Pictured: Cathy working from home in her garden


Lucky, too, perhaps that she was joining a company that took on as a principle goal during the work-from-home period figuring out what workplaces were going to be when everyone got back to the office. One of Cathy’s first projects was “A Toolkit for the Times,” O+A’s deep-dive guide to post-pandemic design—part research paper, part pep talk, part practical handbook on socially-distanced space planning and COVID-safe facilities management.

“I think to a certain extent it was my first introduction to the way O+A jumps into things,” she says. “I remember thinking to myself, Oh my gosh! And having this thought that the firm is fueled by optimism. We would be looking at what I considered a disastrous draft and it would just get better. Each time it would get better. I would say, Hm… it isn’t quite working, but because there was a framework it would sort itself out. To me I think the lesson was the trust factor. I had to learn to trust the process.”

Gradually over the course of Toolkit development and other projects Cathy got to know her colleagues. “It’s interesting having to learn about the place you work via social media.
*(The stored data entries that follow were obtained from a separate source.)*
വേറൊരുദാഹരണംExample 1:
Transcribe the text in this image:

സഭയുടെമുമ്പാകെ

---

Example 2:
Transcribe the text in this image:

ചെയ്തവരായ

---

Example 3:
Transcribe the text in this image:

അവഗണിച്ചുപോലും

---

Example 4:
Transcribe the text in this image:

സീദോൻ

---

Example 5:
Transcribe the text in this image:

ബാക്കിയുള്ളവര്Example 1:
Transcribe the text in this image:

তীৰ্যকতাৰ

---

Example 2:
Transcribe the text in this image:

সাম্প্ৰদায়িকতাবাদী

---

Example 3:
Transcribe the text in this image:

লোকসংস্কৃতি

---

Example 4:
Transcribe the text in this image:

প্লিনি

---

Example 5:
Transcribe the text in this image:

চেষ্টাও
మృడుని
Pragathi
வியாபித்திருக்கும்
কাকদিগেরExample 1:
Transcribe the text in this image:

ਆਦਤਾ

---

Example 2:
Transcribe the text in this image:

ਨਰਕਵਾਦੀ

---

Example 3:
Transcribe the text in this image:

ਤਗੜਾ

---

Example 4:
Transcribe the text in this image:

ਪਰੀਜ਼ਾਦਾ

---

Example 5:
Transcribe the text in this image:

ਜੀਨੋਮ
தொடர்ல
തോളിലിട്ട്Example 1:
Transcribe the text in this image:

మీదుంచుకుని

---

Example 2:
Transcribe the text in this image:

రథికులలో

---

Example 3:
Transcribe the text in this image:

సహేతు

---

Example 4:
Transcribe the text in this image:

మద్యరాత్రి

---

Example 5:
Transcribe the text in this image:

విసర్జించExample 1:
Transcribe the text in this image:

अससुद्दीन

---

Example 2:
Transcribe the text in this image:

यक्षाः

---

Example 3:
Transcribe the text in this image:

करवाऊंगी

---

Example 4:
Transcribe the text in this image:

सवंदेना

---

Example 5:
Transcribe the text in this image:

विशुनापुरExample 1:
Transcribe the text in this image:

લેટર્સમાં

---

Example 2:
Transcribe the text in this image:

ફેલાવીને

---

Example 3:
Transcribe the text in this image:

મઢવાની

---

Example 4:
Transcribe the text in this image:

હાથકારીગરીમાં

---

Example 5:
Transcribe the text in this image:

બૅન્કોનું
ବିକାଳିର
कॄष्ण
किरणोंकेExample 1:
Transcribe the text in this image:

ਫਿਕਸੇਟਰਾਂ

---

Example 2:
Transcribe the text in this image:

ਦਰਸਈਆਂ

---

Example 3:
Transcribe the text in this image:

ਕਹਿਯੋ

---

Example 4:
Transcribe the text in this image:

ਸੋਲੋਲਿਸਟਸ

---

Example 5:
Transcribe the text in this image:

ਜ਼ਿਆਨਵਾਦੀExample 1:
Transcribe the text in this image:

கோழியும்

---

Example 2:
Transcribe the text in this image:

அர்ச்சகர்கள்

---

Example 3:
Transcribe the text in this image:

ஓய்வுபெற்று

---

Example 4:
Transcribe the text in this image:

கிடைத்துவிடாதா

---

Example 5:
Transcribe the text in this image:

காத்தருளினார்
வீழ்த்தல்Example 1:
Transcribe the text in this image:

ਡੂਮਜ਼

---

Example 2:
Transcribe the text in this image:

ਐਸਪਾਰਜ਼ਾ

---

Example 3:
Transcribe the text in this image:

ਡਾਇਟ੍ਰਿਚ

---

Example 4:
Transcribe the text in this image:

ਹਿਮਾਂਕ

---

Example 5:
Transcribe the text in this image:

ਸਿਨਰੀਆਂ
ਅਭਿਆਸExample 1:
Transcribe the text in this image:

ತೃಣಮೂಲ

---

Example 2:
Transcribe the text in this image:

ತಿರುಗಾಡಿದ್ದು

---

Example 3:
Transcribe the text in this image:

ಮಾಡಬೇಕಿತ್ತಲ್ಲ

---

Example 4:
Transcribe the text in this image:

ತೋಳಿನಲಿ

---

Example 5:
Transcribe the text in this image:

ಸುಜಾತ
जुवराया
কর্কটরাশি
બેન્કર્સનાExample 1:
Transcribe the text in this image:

Oh, this person rides a bike or this person likes to bake—those things that you would know if you were in the office. This desire for community and meeting people in person—all of that is true. It would be so much easier standing around the kitchen or sitting out back on the patio and having these conversations. But there was a different kind of intimacy this year. Like, I’m in Lauren’s closet! How often does that happen? Or when the pet jumps into someone’s lap as if on cue. Courtney’s about to talk so the dog will appear. There were lovely things that were tradeoffs for what you get from in-person experiences.”
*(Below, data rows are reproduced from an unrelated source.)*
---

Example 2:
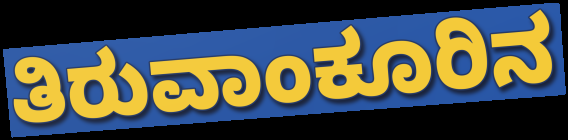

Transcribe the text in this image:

ತಿರುವಾಂಕೂರಿನ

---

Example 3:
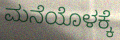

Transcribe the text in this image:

ಮನೆಯೊಳಕ್ಕೆ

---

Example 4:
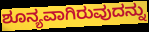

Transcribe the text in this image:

ಶೂನ್ಯವಾಗಿರುವುದನ್ನು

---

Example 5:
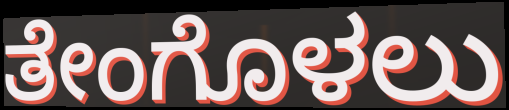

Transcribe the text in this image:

ತೇಂಗೊಳಲುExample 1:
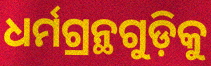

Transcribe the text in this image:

ଧର୍ମଗ୍ରନ୍ଥଗୁଡ଼ିକୁ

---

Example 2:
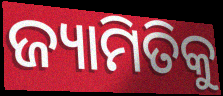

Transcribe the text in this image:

ଜ୍ୟାମିତିକୁ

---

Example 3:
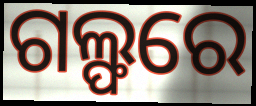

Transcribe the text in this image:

ଗଲ୍ଫରେ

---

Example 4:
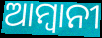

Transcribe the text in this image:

ଆମ୍ବାନୀ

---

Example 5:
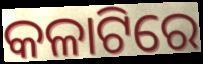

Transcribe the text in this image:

କଳାଟିରେ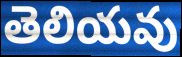
తెలియవు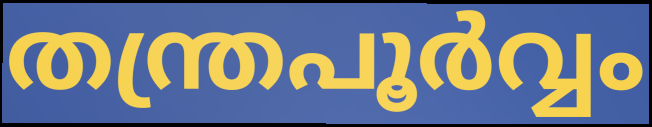
തന്ത്രപൂർവ്വം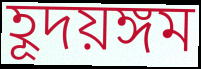
হূদয়ঙ্গমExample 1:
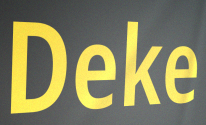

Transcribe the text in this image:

Deke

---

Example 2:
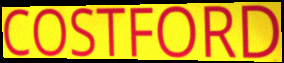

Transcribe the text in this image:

COSTFORD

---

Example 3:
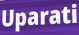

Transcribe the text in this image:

Uparati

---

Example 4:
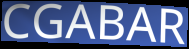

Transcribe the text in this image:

CGABAR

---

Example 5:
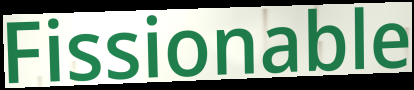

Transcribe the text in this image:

Fissionable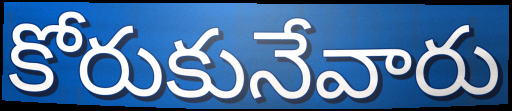
కోరుకునేవారు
Even so she’ll be glad to finally report for work. When that will be remains uncertain, but with vaccinations accelerating in the Bay Area it feels close. In the meantime, Cathy has been speaking with recent new hires to welcome them and offer tips on hanging in there. “I’ve reached out to a couple of them as the poster child for people who have never seen the office. Because it’s easy to feel isolated. If you’re trying to figure out the O+A Way and you’re doing it using your old toolkit from past jobs, it’s easy to feel like it doesn’t apply.”

One of the concepts Cathy helped formulate for the post-pandemic guide was the hybrid office, that mix of work-from-home and work-on-site that the design world promises will give us all a better shot at work/life balance. Does she agree? “I think it would be great not to have to commute two days a week,” she says. “Or one day a week. On the other hand I miss the commute because I’m a public transit gal and I like the walk at either end of the bus ride.”

Like most designers she takes pleasure in the tactile realities of the ordinary. “I’m definitely anxious to be in the office partly because I miss the stuff. I miss the library and seeing things develop.” Only in the office can a designer get away from digital image boards and virtual renderings and look at a tray of actual wood samples, carpet samples, swaths of fabric. Even on someone else’s project, the lure of the tangible is acute. “You think, wow that tray is gorgeous,” Cathy says. “I wonder what that’s going to be?”
 

“I’m definitely anxious to be in the office partly because I miss the stuff. I miss the library and seeing things develop.”